The Disney Winnie-the-Pooh
Have you ever visited the Hundred Acre Wood? You can, you know. It’s a real place, hidden in the Home Counties and quite recognisably Pooh’s domain. All the landmarks are there, even the sandy place where Kanga and Roo lived. If you were brought up with Pooh it’s a quite amazing experience. It’s quaint, of course – very English – cream teas, a nice gift shop, the original Pooh Sticks bridge. It has absolutely nothing to do with Disney, though. It’s a non-Disney attraction. No one dressed as Tigger, no rides, no attractions, no hotel (no entry fee): just a fading trace of Winnie-the-Pooh’s origins, the place his creator lived and played, where Christopher Robin grew up.

I haven’t been there for years. I only mention it, really, because I just read that Pooh and his friends earned Disney $5.3 Billion in the last year. There’s something in that collision (unstoppable licensing powerhouse and quiet, half-buried English childhood treasure) that takes the breath away, something very descriptive of the whole business vs art, capital vs culture thing. Disney took a tiny, local, very modest cultural phenomenon and made from it the second richest fiction franchise in history. Is that a bad thing? No. Are the Pooh purists wrong when they say Disney ruined the characters? Yes. Disney’s forty year investment in Winnie-the-Pooh has taken him a long way from his quiet Surrey origins but without it generations of kids might never have heard of him.

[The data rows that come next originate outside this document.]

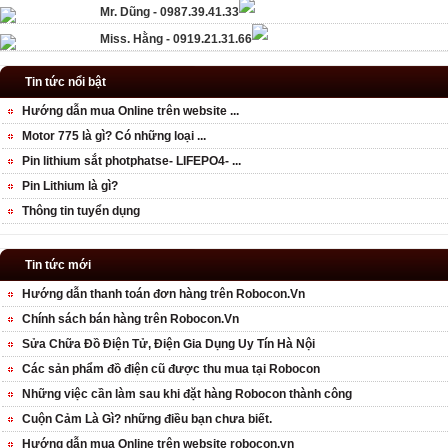
Mr. Dũng - 0987.39.41.33
Miss. Hằng - 0919.21.31.66
Tin tức nổi bật
Hướng dẫn mua Online trên website ...
Motor 775 là gì? Có những loại ...
Pin lithium sắt photphatse- LIFEPO4- ...
Pin Lithium là gì?
Thông tin tuyển dụng
Tin tức mới
Hướng dẫn thanh toán đơn hàng trên Robocon.Vn
Chính sách bán hàng trên Robocon.Vn
Sửa Chữa Đồ Điện Tử, Điện Gia Dụng Uy Tín Hà Nội
Các sản phẩm đồ điện cũ được thu mua tại Robocon
Những việc cần làm sau khi đặt hàng Robocon thành công
Cuộn Cảm Là Gì? những điều bạn chưa biết.
Hướng dẫn mua Online trên website robocon.vn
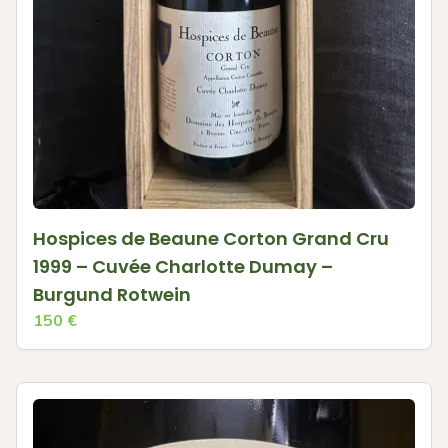
Hospices de Beaune Corton Grand Cru
1999 – Cuvée Charlotte Dumay –
Burgund Rotwein
150
€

A much bigger concern for me is Disney’s ruthless campaign to extend copyright protection for their properties into the distant future – a kind of sequestration that threatens to close off large parts of our literary and entertainment culture for good (I’ve written about this before). I guess $5B of annual income from one character is going to make you a little protective of your assets but it makes me sad to know that, in a period of unprecedented graphical and technical experimentation, we’ll probably never see another interpretation of Pooh. Wouldn’t it be marvelous to see a new Pooh from a studio you’ve never heard of or an illustrator with a new angle? (I guess I’m thinking of how much Helen Oxenbury’s gorgeous new interpretation of Alice adds to the Tenniel originals).

(Obviously, you’d have been upset if I hadn’t linked to this useful medical diagnosis).